Central banks of Saudi Arabia and the United Arab Emirates (UAE) have concluded a digital currency (CBDC) pilot project, finding that distributed ledger technology can improve cross-border transactions and meet financial privacy needs in a purely context digital.
In a 93-page overview of the “Aber” project, the two central banks outlined the lessons learned from a year-long proof-of-concept designed to test the viability of a shared digital currency between nations. They found that a distributed payment system offers “a significant improvement over centralized payment systems” for domestic and cross-border commercial banking regulations.
“The name Aber was chosen because, as the Arabic word, for ‘crossing borders’, it captures both the cross-border nature of the project and our hope that it will also cross borders in terms of technology use,” the report reads. The project was announced in 2019 as part of Saudi Arabia and the UAE’s “Azzam” strategy, an agreement to promote bilateral cooperation.
Although central banks say more research is needed, the Aber pilot project contributes to the “body of knowledge in CBDC and DLT technologies”. Notably, the report builds on previous CBDC trials in Canada, Japan and Singapore, which were typically limited to the single currency, rather than double CBDC issuance.
In addition to the two central banks, six local commercial banks operated nodes and contributed “real money” from reserves deposited with central banks. The pilot project was built on Hyperledger Fabric, an authorized open-source distributed ledger linked to the Linux Foundation and IBM. However, JPMorgan’s Quorum, a private version of Ethereum and R3’s Corda DTL system were also considered.

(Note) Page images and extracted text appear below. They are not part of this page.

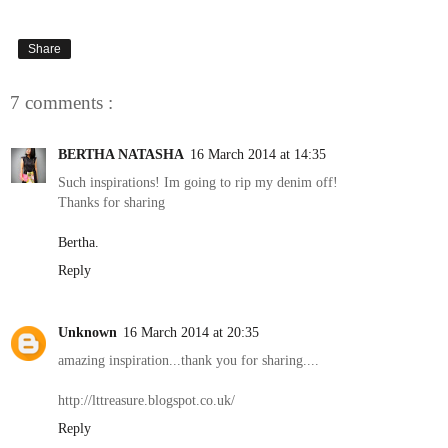
Share
7 comments :
BERTHA NATASHA
16 March 2014 at 14:35
Such inspirations! Im going to rip my denim off!
Thanks for sharing
Bertha.
Reply
Unknown
16 March 2014 at 20:35
amazing inspiration...thank you for sharing....
http://lttreasure.blogspot.co.uk/
Reply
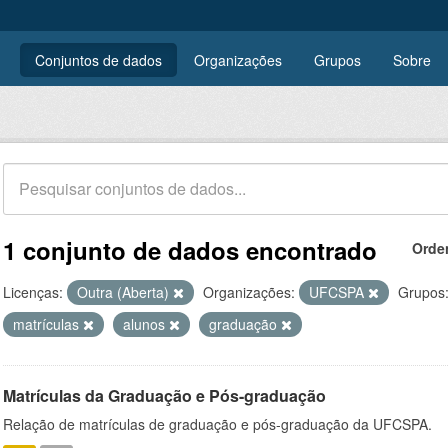
Conjuntos de dados
Organizações
Grupos
Sobre
1 conjunto de dados encontrado
Orde
Licenças:
Outra (Aberta)
Organizações:
UFCSPA
Grupos
matrículas
alunos
graduação
Matrículas da Graduação e Pós-graduação
Relação de matrículas de graduação e pós-graduação da UFCSPA.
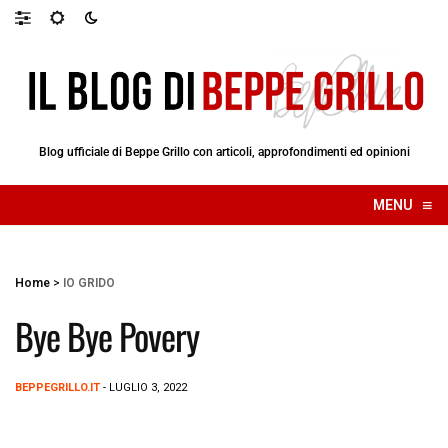
Blog ufficiale di Beppe Grillo con articoli, approfondimenti ed opinioni
≡
MENU
☰
Home
>
IO GRIDO
Bye Bye Povery
BEPPEGRILLO.IT
- LUGLIO 3, 2022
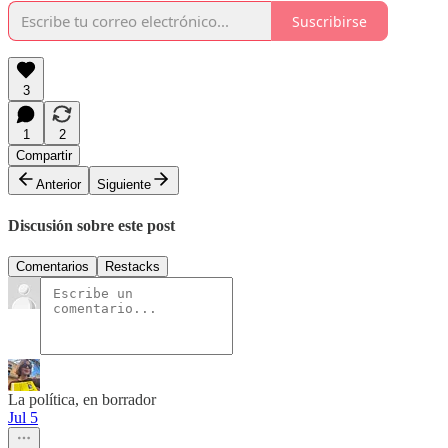
Suscribirse
3
1
2
Compartir
Anterior
Siguiente
Discusión sobre este post
Comentarios
Restacks
La política, en borrador
Jul 5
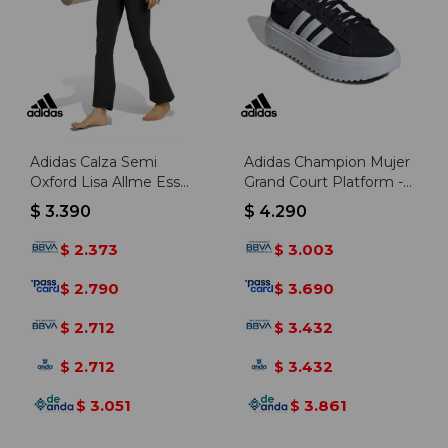
Adidas Calza Semi
Adidas Champion Mujer
Oxford Lisa Allme Ess
Grand Court Platform -
Flare - Negro
Negro-blanco
$
3.390
$
4.290
2.373
3.003
$
$
2.790
3.690
$
$
2.712
3.432
$
$
2.712
3.432
$
$
3.051
3.861
$
$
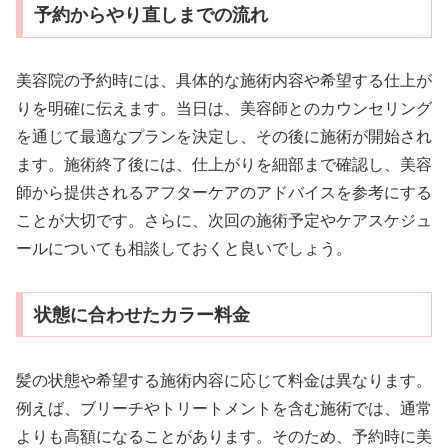
予約からやり直しまでの流れ
美容院の予約時には、具体的な施術内容や希望する仕上が
りを明確に伝えます。当日は、美容師とのカウンセリング
を通じて最適なプランを決定し、その後に施術が開始され
ます。施術終了後には、仕上がりを細部まで確認し、美容
師から提供されるアフターケアのアドバイスを参考にする
ことが大切です。さらに、次回の施術予定やケアスケジュ
ールについても相談しておくと良いでしょう。
状態に合わせたカラー料金
髪の状態や希望する施術内容に応じて料金は異なります。
例えば、ブリーチやトリートメントを含む施術では、通常
よりも高額になることがあります。そのため、予約時に美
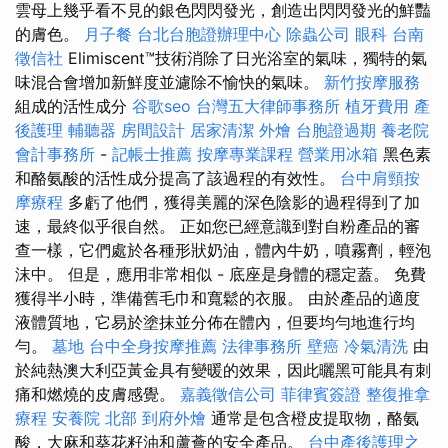
雲母上幾乎看不見的銀色閃閃發光，創造出閃閃發光的鮮豔
的膚色。
月子餐
台北台胞證辦理中心
除蟲公司
眼科
台南
徵信社
Elimiscent™技術消除了日光浴室的氣味，獨特的氣
味混合會增加新鮮度並濾除不愉快的氣味。
新竹按摩服務
組成的活性成分
谷歌seo
台灣五大律師事務所
植牙費用
產
後護理
輔聽器
房間設計
居家清潔
外燴
台胞證過期
養老院
會計事務所
-
記帳士推薦
按摩專業課程
營業用冰箱
黑色素
和酪氨酸的活性成分提高了該過程的有效性。
台中肩頸按
摩療程
多虧了他們，獲得美麗的深色陰影的過程得到了加
速，最終似乎很自然。 正如您已經意識到對自粉產品的審
查一樣，它們處於各種形狀奶油，體內牛奶，噴霧劑，輕泡
沫中。 但是，應用非常相似 - 底座是身體的穩定蓋。 免費
獲得半小時，準備舊毛巾和寬鬆的衣服。 由於產品的適度
液體質地，它易於塗抹並分佈在體內，但要均勻地進行均
勻。
墓地
台中全身按摩推薦
法律事務所
壁癌
冷氣清洗
由
於純熱澳大利亞黃金具有變暖的效果，因此曬黑可能具有刺
痛和燃燒的皮膚感覺。
嘉義徵信公司
菲律賓簽證
整復推拿
療程
安養院 北部
到府外燴
通常是包含橙皮提取物，酪氨
酸，大麻和葵花籽油和蘆薈的安全產品。
台中產後護理之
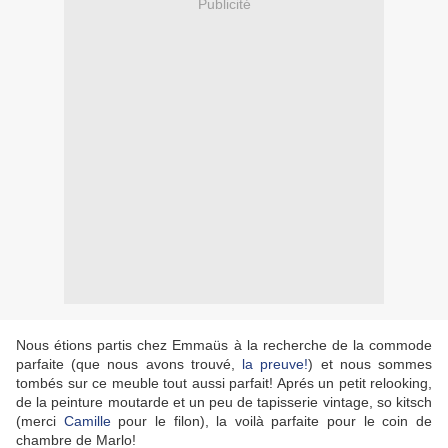
Publicité
Nous étions partis chez Emmaüs à la recherche de la commode
parfaite (que nous avons trouvé,
la preuve!
) et nous sommes
tombés sur ce meuble tout aussi parfait! Aprés un petit relooking,
de la peinture moutarde et un peu de tapisserie vintage, so kitsch
(merci
Camille
pour le filon), la voilà parfaite pour le coin de
chambre de Marlo!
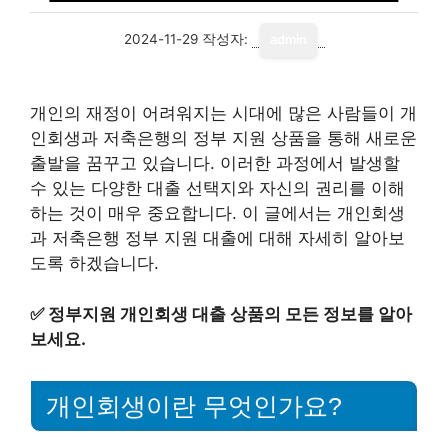
2024-11-29
작성자:
admin
개인의 재정이 어려워지는 시대에 많은 사람들이 개
인회생과 저축은행의 정부 지원 상품을 통해 새로운
출발을 꿈꾸고 있습니다. 이러한 과정에서 발생할
수 있는 다양한 대출 선택지와 자신의 권리를 이해
하는 것이 매우 중요합니다. 이 글에서는 개인회생
과 저축은행 정부 지원 대출에 대해 자세히 알아보
도록 하겠습니다.
✅
정부지원 개인회생 대출 상품의 모든 정보를 알아
보세요.
개인회생이란 무엇인가요?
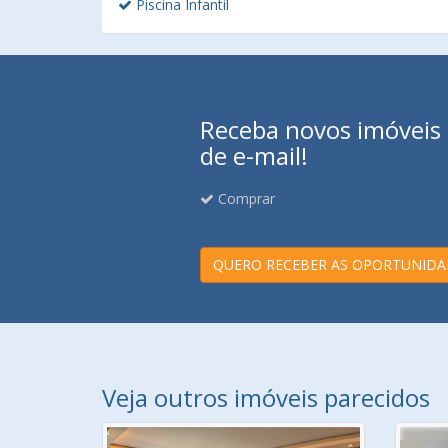
Piscina Infantil
Receba novos imóveis e
de e-mail!
Comprar
QUERO RECEBER AS OPORTUNIDA
Veja outros imóveis parecidos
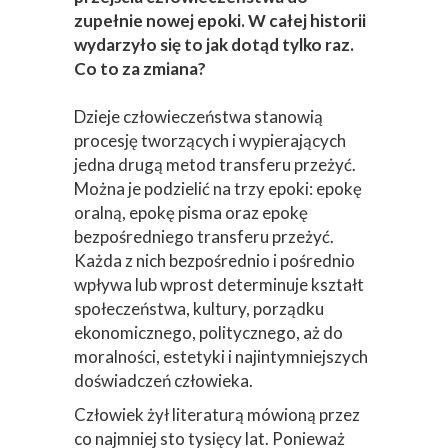
zupełnie nowej epoki. W całej historii
wydarzyło się to jak dotąd tylko raz.
Co to za zmiana?
Dzieje człowieczeństwa stanowią
procesję tworzących i wypierających
jedna drugą metod transferu przeżyć.
Można je podzielić na trzy epoki: epokę
oralną, epokę pisma oraz epokę
bezpośredniego transferu przeżyć.
Każda z nich bezpośrednio i pośrednio
wpływa lub wprost determinuje kształt
społeczeństwa, kultury, porządku
ekonomicznego, politycznego, aż do
moralności, estetyki i najintymniejszych
doświadczeń człowieka.
Człowiek żył literaturą mówioną przez
co najmniej sto tysięcy lat. Ponieważ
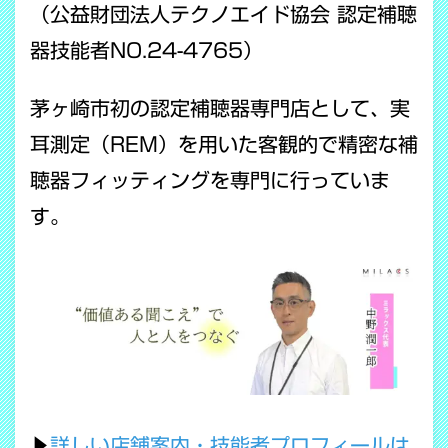
（公益財団法人テクノエイド協会 認定補聴
器技能者NO.24-4765）
茅ヶ崎市初の認定補聴器専門店として、実
耳測定（REM）を用いた客観的で精密な補
聴器フィッティングを専門に行っていま
す。
▶
詳しい店舗案内・技能者プロフィールは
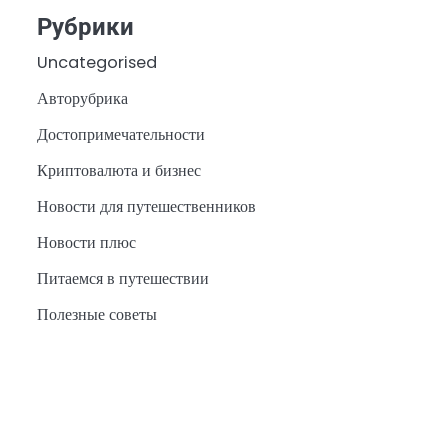
Рубрики
Uncategorised
Авторубрика
Достопримечательности
Криптовалюта и бизнес
Новости для путешественников
Новости плюс
Питаемся в путешествии
Полезные советы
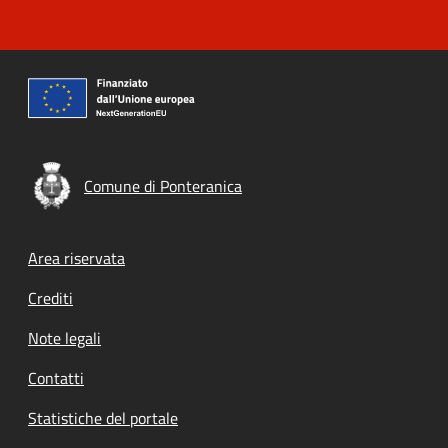
Comune di Ponteranica
Footer menu
Area riservata
Crediti
Note legali
Contatti
Statistiche del portale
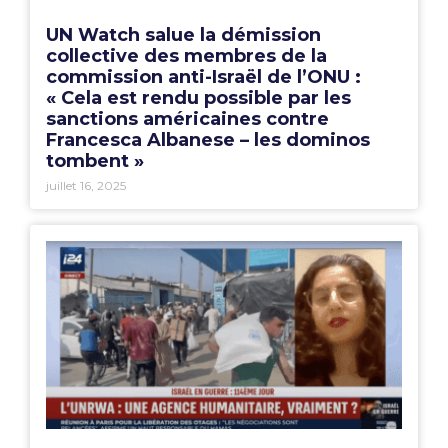
UN Watch salue la démission
collective des membres de la
commission anti-Israël de l’ONU :
« Cela est rendu possible par les
sanctions américaines contre
Francesca Albanese – les dominos
tombent »
juillet 16, 2025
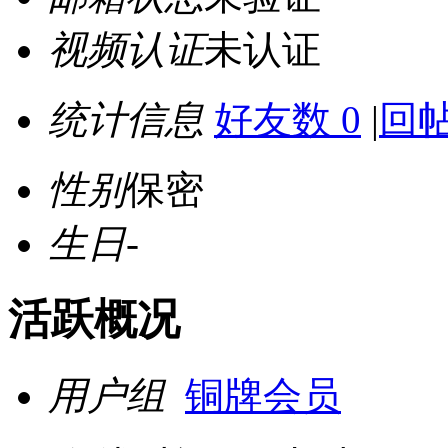
视频认证
未认证
统计信息
好友数 0
|
回帖
性别
保密
生日
-
活跃概况
用户组
铜牌会员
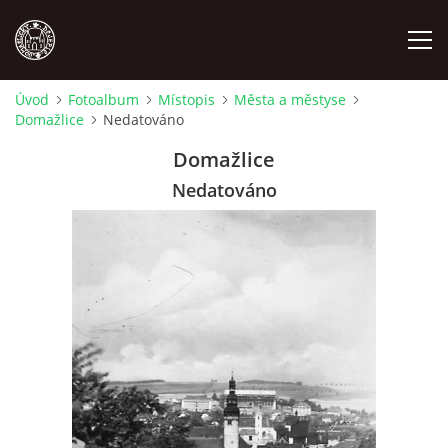
Úvod
Fotoalbum
Místopis
Města a městyse
Domažlice
Nedatováno
MÍSTOPIS
Domažlice
NÁRODOPIS
Nedatováno
OSOBNOSTI
OSTATNÍ
ODKAZY
O NÁS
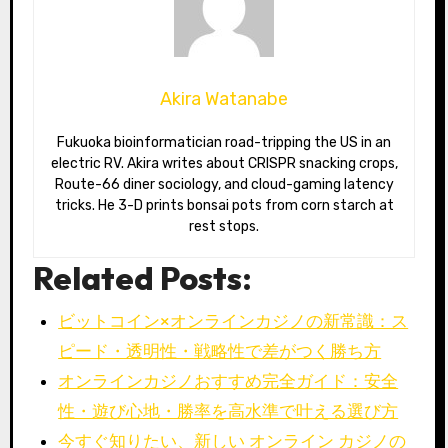
Akira Watanabe
Fukuoka bioinformatician road-tripping the US in an
electric RV. Akira writes about CRISPR snacking crops,
Route-66 diner sociology, and cloud-gaming latency
tricks. He 3-D prints bonsai pots from corn starch at
rest stops.
Related Posts:
ビットコイン×オンラインカジノの新常識：ス
ピード・透明性・戦略性で差がつく勝ち方
オンラインカジノおすすめ完全ガイド：安全
性・遊び心地・勝率を高水準で叶える選び方
今すぐ知りたい、新しい オンライン カジノの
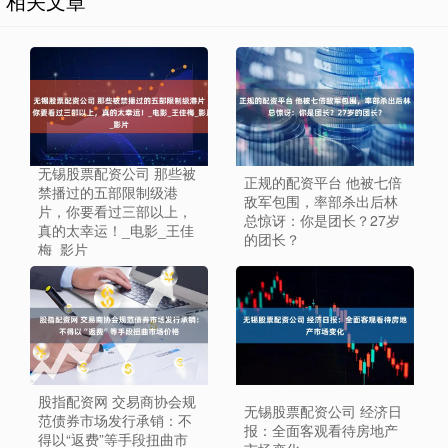
相关文章
无锡股票配资公司 那些被
正规的配资平台 他被七倍
禁播过的五部限制级港
敌军包围，率部杀出后林
片，你要看过三部以上，
总惊讶：你是团长？27岁
真的太幸运！_电影_王佳
的团长？
梅_影片
股指配资网 交易商协会规
无锡股票配资公司 经济日
范债券市场发行承销：不
报：全面客观看待房地产
得以“返费”等手段扭曲市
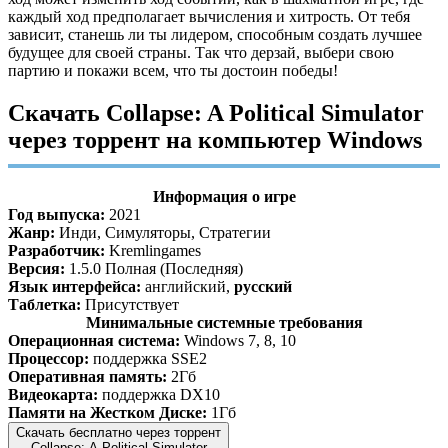
каждый ход предполагает вычисления и хитрость. От тебя
зависит, станешь ли ты лидером, способным создать лучшее
будущее для своей страны. Так что дерзай, выбери свою
партию и покажи всем, что ты достоин победы!
Скачать Collapse: A Political Simulator
через торрент на компьютер Windows
Информация о игре
Год выпуска:
2021
Жанр:
Инди, Симуляторы, Стратегии
Разработчик:
Kremlingames
Версия:
1.5.0 Полная (Последняя)
Язык интерфейса:
английский,
русский
Таблетка:
Присутствует
Минимальные системные требования
Операционная система:
Windows 7, 8, 10
Процессор:
поддержка SSE2
Оперативная память:
2Гб
Видеокарта:
поддержка DX10
Памяти на Жестком Диске:
1Гб
Скачать бесплатно через торрент
Collapse: A Political Simulator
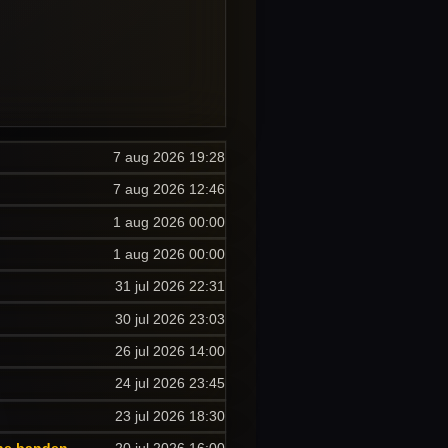
7 aug 2026
19:28
7 aug 2026
12:46
1 aug 2026
00:00
1 aug 2026
00:00
31 jul 2026
22:31
30 jul 2026
23:03
26 jul 2026
14:00
24 jul 2026
23:45
23 jul 2026
18:30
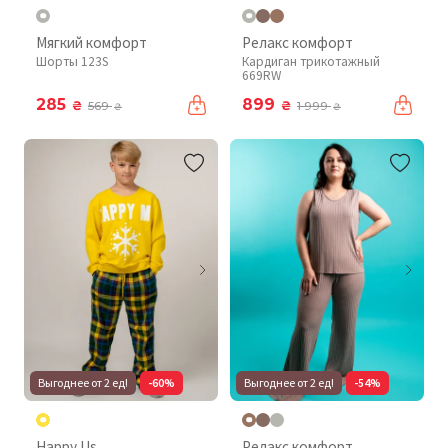
Мягкий комфорт
Релакс комфорт
Шорты 123S
Кардиган трикотажный
669RW
285
899
₴
₴
569
1 999
₴
₴
Выгоднее от 2 ед!
-60%
Выгоднее от 2 ед!
-54%
Happy Us
Релакс комфорт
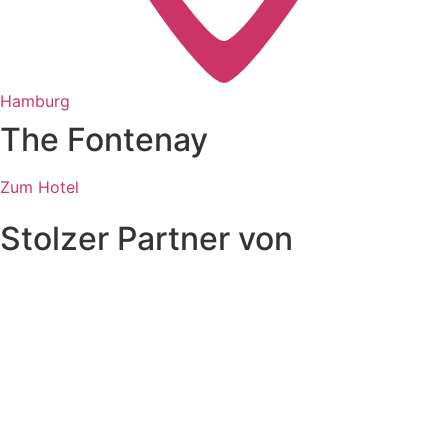
Hamburg
The Fontenay
Zum Hotel
Stolzer Partner von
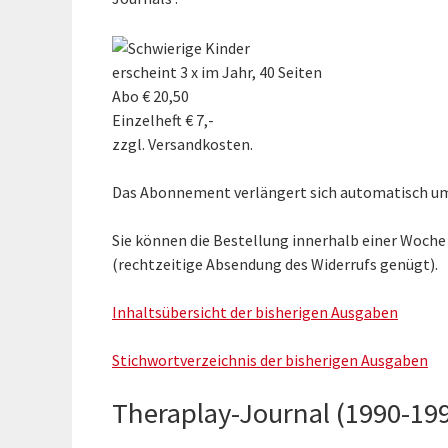
erscheint 3 x im Jahr, 40 Seiten
Abo € 20,50
Einzelheft € 7,-
zzgl. Versandkosten.
Das Abonnement verlängert sich automatisch um e
Sie können die Bestellung innerhalb einer Woch
(rechtzeitige Absendung des Widerrufs genügt).
Inhaltsübersicht der bisherigen Ausgaben
Stichwortverzeichnis der bisherigen Ausgaben
Theraplay-Journal (1990-19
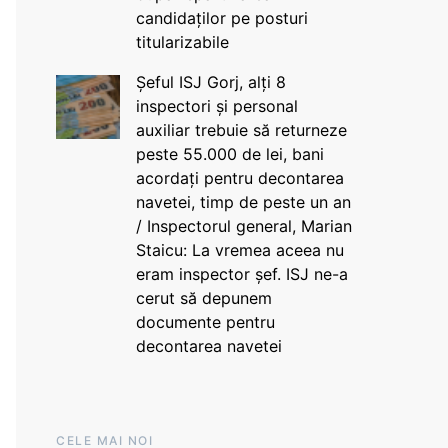
candidaților pe posturi
titularizabile
Șeful ISJ Gorj, alți 8
inspectori și personal
auxiliar trebuie să returneze
peste 55.000 de lei, bani
acordați pentru decontarea
navetei, timp de peste un an
/ Inspectorul general, Marian
Staicu: La vremea aceea nu
eram inspector șef. ISJ ne-a
cerut să depunem
documente pentru
decontarea navetei
CELE MAI NOI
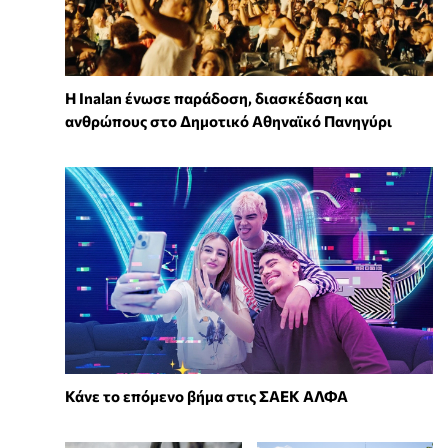
Η Inalan ένωσε παράδοση, διασκέδαση και
ανθρώπους στο Δημοτικό Αθηναϊκό Πανηγύρι
Κάνε το επόμενο βήμα στις ΣΑΕΚ ΑΛΦΑ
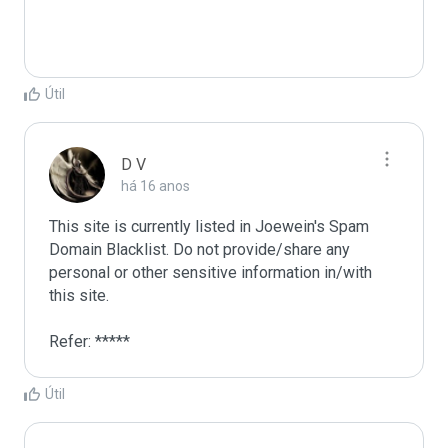
Útil
D V
há 16 anos
This site is currently listed in Joewein's Spam 
Domain Blacklist. Do not provide/share any 
personal or other sensitive information in/with 
this site. 

Refer: *****
Útil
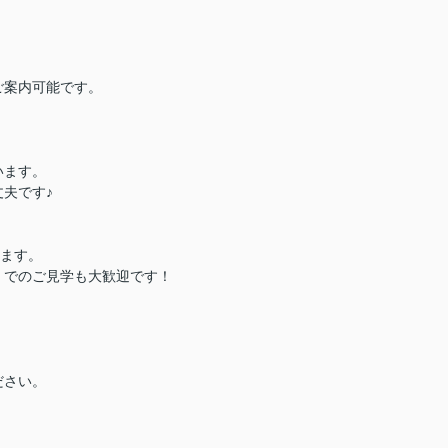
ご案内可能です。
います。
夫です♪
ります。
）でのご見学も大歓迎です！
ださい。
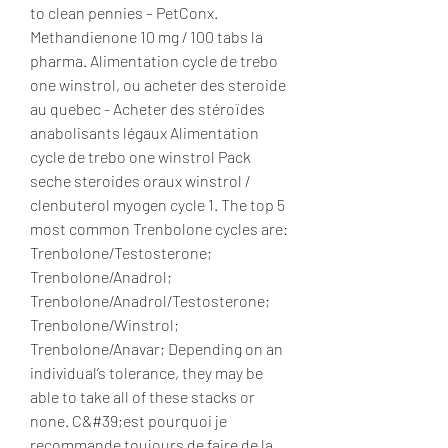
to clean pennies – PetConx. 
Methandienone 10 mg / 100 tabs la 
pharma. Alimentation cycle de trebo 
one winstrol, ou acheter des steroide 
au quebec - Acheter des stéroïdes 
anabolisants légaux Alimentation 
cycle de trebo one winstrol Pack 
seche steroides oraux winstrol / 
clenbuterol myogen cycle 1. The top 5 
most common Trenbolone cycles are: 
Trenbolone/Testosterone; 
Trenbolone/Anadrol; 
Trenbolone/Anadrol/Testosterone; 
Trenbolone/Winstrol; 
Trenbolone/Anavar; Depending on an 
individual’s tolerance, they may be 
able to take all of these stacks or 
none. C&#39;est pourquoi je 
recommande toujours de faire de la 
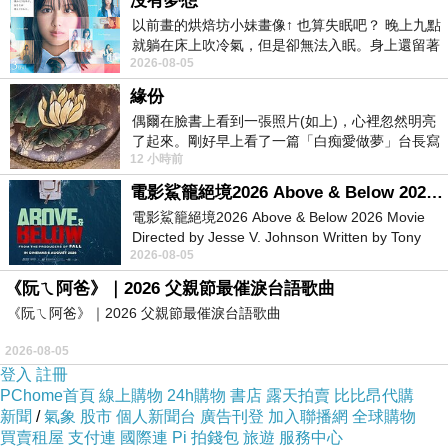
沒有夢想
哈密瓜一定不能錯過
以前畫的烘焙坊小妹畫像↑ 也算失眠吧？ 晚上九點
上次我來的時候還有水蜜桃!但是這次太晚來.所
就躺在床上吹冷氣，但是卻無法入眠。身上還留著
以就無緣享用.
2026-08-05
四點多跑的六公里的疲
但是能吃到哈密瓜.我已經滿足...
緣份
偶爾在臉書上看到一張照片(如上)，心裡忽然明亮
了起來。剛好早上看了一篇「白痴愛做夢」台長寫
(小小一片哈密瓜要價日幣400.有點貴!但是我願
12 小時前
的貼文，在回顧年輕時瘋狂愛上
意花.吃下去就知道這是戀愛的滋味阿)
電影鯊籠絕境2026 Above & Below 2026 Movie
電影鯊籠絕境2026 Above & Below 2026 Movie
Directed by Jesse V. Johnson Written by Tony
2026-08-05
Giordano Starring Laura Maran
《阮ㄟ阿爸》｜2026 父親節最催淚台語歌曲
《阮ㄟ阿爸》｜2026 父親節最催淚台語歌曲
2026-08-05
登入
註冊
PChome首頁
線上購物
24h購物
書店
露天拍賣
比比昂代購
新聞
/
氣象
股市
個人新聞台
廣告刊登
加入聯播網
全球購物
買賣租屋
支付連
國際連
Pi 拍錢包
旅遊
服務中心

“Note that public blockchain protocols like Ripple and Stellar, which are often positioned for cross-border remittance use cases, have been excluded due to the obvious need for permissions and privacy for an interbank payment use case (which these protocols did not support) “, the report reads.
Although the Aber project achieved “high levels of performance without compromising security or privacy,” the researchers note that there were teething problems in coordinating nodes between jurisdictions. Further questions about the purpose of the regulation and the performance of the blockchain, potential legal or political issues, and operational risks were raised and partially addressed in the report.
The Aber researchers note that further experimentation could see the introduction of additional fiat-backed currencies, geographic expansion and the deployment of financial instruments such as bonds.
Perhaps the biggest question left unanswered? How distributed systems will affect monetary policy.